The first-person “I” finally appears in the last section of the novel, when Benedykt has overcome his feelings of inadequacy to the extent of becoming delusional about his own powers and possibilities. (I won’t discuss this in any detail so as not to give away the major narrative developments of the final quarter of the novel).
The translator makes similar choices in order to convey the additional linguistic oddities of the original Polish. Dukaj self-consciously adopts the form of the 19th-century Russian novel, which is the reason for its longueurs and its somewhat archaic diction: again, all this is conveyed indirectly by the linguistic choices of the translator, and explained in the appendix; even before reading this explanation, howver, I still felt the slight but discomfiting strangeness of the writing, a sort of deliberate stiltedness that is nonetheless compelling.
I will not try to discuss the themes and metaphysical implications of the novel, because just after a first read I am still puzzling over them.

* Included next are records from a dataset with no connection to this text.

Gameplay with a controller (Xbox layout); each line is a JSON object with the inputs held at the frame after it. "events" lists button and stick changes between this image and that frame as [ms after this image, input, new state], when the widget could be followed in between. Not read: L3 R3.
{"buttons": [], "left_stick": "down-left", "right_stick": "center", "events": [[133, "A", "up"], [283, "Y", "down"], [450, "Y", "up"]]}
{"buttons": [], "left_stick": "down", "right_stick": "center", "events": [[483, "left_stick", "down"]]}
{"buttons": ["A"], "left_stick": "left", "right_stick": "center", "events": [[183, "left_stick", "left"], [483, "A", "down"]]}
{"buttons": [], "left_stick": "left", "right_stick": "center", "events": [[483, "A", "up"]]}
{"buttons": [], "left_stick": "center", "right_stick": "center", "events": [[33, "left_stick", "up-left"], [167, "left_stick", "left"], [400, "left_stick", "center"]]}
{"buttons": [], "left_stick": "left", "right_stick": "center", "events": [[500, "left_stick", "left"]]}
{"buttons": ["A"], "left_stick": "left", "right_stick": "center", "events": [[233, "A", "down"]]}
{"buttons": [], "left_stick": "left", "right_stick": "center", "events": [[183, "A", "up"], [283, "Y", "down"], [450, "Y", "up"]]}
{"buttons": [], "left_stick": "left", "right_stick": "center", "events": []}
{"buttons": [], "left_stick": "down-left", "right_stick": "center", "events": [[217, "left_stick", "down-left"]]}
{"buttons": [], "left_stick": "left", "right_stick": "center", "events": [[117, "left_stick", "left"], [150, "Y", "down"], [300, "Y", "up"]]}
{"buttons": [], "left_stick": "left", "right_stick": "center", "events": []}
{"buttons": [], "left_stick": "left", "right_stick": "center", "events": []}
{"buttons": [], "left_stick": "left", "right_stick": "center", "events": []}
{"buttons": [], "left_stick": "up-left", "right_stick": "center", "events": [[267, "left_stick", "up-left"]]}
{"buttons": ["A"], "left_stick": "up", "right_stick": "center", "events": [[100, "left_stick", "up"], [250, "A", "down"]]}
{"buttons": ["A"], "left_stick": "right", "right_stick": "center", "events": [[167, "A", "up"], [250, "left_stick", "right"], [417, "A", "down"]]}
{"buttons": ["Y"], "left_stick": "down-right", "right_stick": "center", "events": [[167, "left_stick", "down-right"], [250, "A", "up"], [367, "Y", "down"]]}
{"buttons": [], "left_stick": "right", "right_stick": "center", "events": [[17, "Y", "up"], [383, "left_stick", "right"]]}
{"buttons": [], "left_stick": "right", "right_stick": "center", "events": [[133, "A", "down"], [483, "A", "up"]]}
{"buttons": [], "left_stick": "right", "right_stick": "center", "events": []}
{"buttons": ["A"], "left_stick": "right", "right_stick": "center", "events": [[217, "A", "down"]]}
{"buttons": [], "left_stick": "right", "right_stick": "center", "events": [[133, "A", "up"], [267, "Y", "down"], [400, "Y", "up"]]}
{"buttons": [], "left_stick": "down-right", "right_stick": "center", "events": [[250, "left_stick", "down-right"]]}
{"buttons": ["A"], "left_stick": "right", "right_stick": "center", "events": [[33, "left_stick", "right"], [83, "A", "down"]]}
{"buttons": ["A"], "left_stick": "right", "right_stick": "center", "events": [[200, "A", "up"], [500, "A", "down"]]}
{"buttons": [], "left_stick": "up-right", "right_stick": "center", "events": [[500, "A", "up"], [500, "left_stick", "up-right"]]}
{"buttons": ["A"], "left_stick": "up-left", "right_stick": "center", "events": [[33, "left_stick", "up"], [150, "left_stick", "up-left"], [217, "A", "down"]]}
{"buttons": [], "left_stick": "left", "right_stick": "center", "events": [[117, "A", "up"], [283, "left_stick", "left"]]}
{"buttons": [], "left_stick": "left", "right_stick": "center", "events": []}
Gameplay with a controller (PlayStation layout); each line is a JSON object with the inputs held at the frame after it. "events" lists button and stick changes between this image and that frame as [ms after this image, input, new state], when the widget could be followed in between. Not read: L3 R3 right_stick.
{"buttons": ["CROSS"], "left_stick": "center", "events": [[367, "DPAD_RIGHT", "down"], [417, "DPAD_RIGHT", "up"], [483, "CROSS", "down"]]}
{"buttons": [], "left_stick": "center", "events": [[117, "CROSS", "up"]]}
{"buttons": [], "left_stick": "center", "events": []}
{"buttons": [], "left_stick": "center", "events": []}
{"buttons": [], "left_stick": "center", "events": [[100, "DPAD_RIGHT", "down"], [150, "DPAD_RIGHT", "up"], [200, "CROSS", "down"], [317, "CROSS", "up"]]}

I will just say that truth and power alike are continually under contention as the novel moves between its two poles: the oppressive absoluteness of Winter and the equally oppressive ambiguity of Summer. I will be thinking about this novel for a very long time; though due to its length I will not endeavor to reread it any time soon. Long novels tend to either repel me (if I do not find them interesting enough to occupy me for the time it takes to read them) or to obsess me, due to the way they expand into complete worlds of their own; ICE definitely falls for me into the latter category.